Standarizer

class sycamore.transforms.standardizer.Standardizer[source]

Bases: ABC

An abstract base class for implementing standardizers, which are responsible for transforming specific fields within a document according to certain rules.

abstract fixer(text: str) Any[source]

Abstract method to be implemented by subclasses to define how the relevant values should be standardized.

Parameters:

text (str) -- The text or date string to be standardized.

Returns:

A standardized value.

abstract standardize(doc: Document, key_path: List[str]) Document[source]

Abstract method applies the fixer method to a specific field in the document as defined by the key_path.

Parameters:
  • doc (Document) -- The document to be standardized.

  • key_path (List[str]) -- The path to the field within the document that should be standardized.

Returns:

The document with the standardized field.

Return type:

Document

Raises:

KeyError -- If any of the keys in key_path are not found in the document.

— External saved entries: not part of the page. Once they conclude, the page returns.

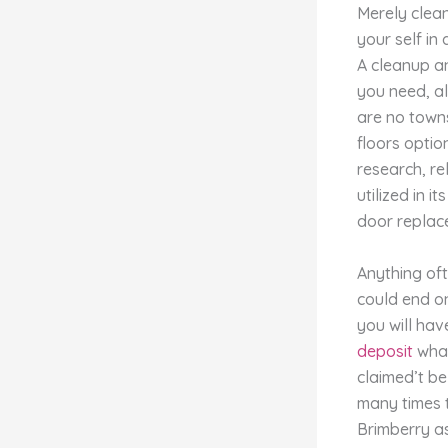
Merely clean
your self in
A cleanup an
you need, al
are no towns
floors optio
research, re
utilized in 
door replace
Anything of
could end on
you will ha
deposit
what
claimed’t be
many times t
Brimberry as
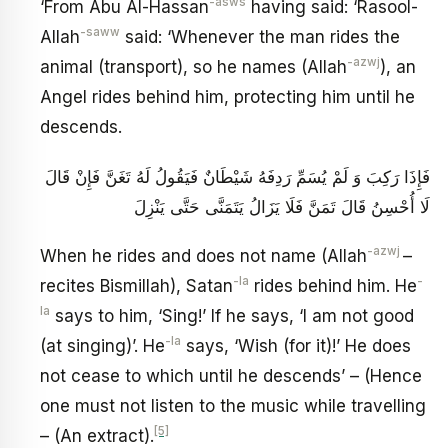
-asws
‘From Abu Al-Hassan
having said: ‘Rasool-
-saww
Allah
said: ‘Whenever the man rides the
-azwj
animal (transport), so he names (Allah
), an
Angel rides behind him, protecting him until he
descends.
فَإِذَا رَكِبَ وَ لَمْ يُسَمِّ رَدِفَهُ شَيْطَانٌ فَيَقُولُ لَهُ تَغَنَّ فَإِنْ قَالَ
لَا أُحْسِنُ قَالَ تَمَنَّ فَلَا يَزَالُ يَتَمَنَّى حَتَّى يَنْزِلَ
-azwj
When he rides and does not name (Allah
–
-la
-
recites Bismillah), Satan
rides behind him. He
la
says to him, ‘Sing!’ If he says, ‘I am not good
-la
(at singing)’. He
says, ‘Wish (for it)!’ He does
not cease to which until he descends’ – (Hence
one must not listen to the music while travelling
[5]
– (An extract).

class sycamore.transforms.standardizer.DateTimeStandardizer[source]

Bases: Standardizer

A standardizer for transforming date and time strings into a consistent format.

Example

source_docset = ...  # Define a source node or component that provides hierarchical documents.
transformed_docset = source_docset.map(
    lambda doc: USStateStandardizer.standardize(
        doc,
        key_path = ["path","to","datetime"]))
static fixer(raw_dateTime: str) datetime[source]

Standardize a date-time string by parsing it into a datetime object.

Parameters:
  • raw_dateTime (str) -- The raw date-time string to be standardized.

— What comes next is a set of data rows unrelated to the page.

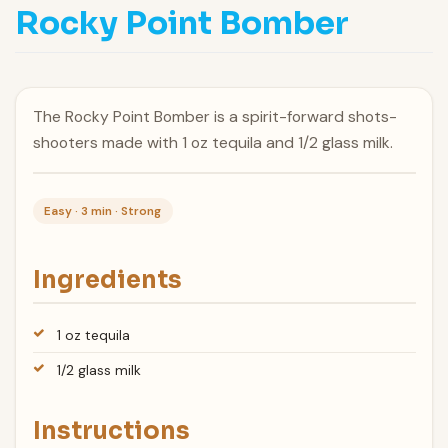
Rocky Point Bomber
The Rocky Point Bomber is a spirit-forward shots-
shooters made with 1 oz tequila and 1/2 glass milk.
Easy · 3 min · Strong
Ingredients
1 oz tequila
1/2 glass milk
Instructions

  • format -- Optional[str]: strftime-compatible format string to render the datetime.

Returns:

A tuple containing the standardized date-time string and the corresponding datetime object.

Return type:

Tuple[str, date]

Raises:
  • ValueError -- If the input string cannot be parsed into a valid date-time.

  • RuntimeError -- For any other unexpected errors during the processing.

static standardize(doc: Document, key_path: List[str], add_day: bool = True, add_dateTime: bool = True, date_format: str | None = None) Document[source]

Applies the fixer method to a specific date-time field in the document as defined by the key_path.

Parameters:
  • doc (Document) -- The document to be standardized.

  • key_path (List[str]) -- The path to the date-time field within the document that should be standardized.

  • add_day (bool) -- Whether to add a "day" field to the document with the date extracted from the standardized date-time field. Will not overwrite an existing "day" field.

  • add_dateTime (bool) -- Whether to add a "dateTime" field to the document with the standardized standardized date-time field. Will not overwrite an existing "dateTime" field.

  • date_format (Optional[str]) -- strftime-compatible format string to render the datetime.

Returns:

The document with the standardized date-time field and an additional "day" field.

Return type:

Document

Raises:

KeyError -- If any of the keys in key_path are not found in the document.

class sycamore.transforms.standardizer.USStateStandardizer[source]

Bases: Standardizer

A standardizer for transforming US state abbreviations in text to their full state names. Transforms substrings matching a state abbreviation to the full state name.

Example

source_docset = ...  # Define a source node or component that provides hierarchical documents.
transformed_docset = source_docset.map(
    lambda doc: USStateStandardizer.standardize(
        doc,
        key_path = ["path","to","location"]))
static fixer(text: str) str[source]

Replaces any US state abbreviations in the text with their full state names.

Parameters:

text (str) -- The text containing US state abbreviations.

Returns:

The text with state abbreviations replaced by full state names.

Return type:

str

static standardize(doc: Document, key_path: List[str]) Document[source]

Applies the fixer method to a specific field in the document as defined by the key_path.

Parameters:
  • doc (Document) -- The document to be standardized.

  • key_path (List[str]) -- The path to the field within the document that should be standardized.

Returns:

The document with the standardized field.

Return type:

Document

Raises:

KeyError -- If any of the keys in key_path are not found in the document.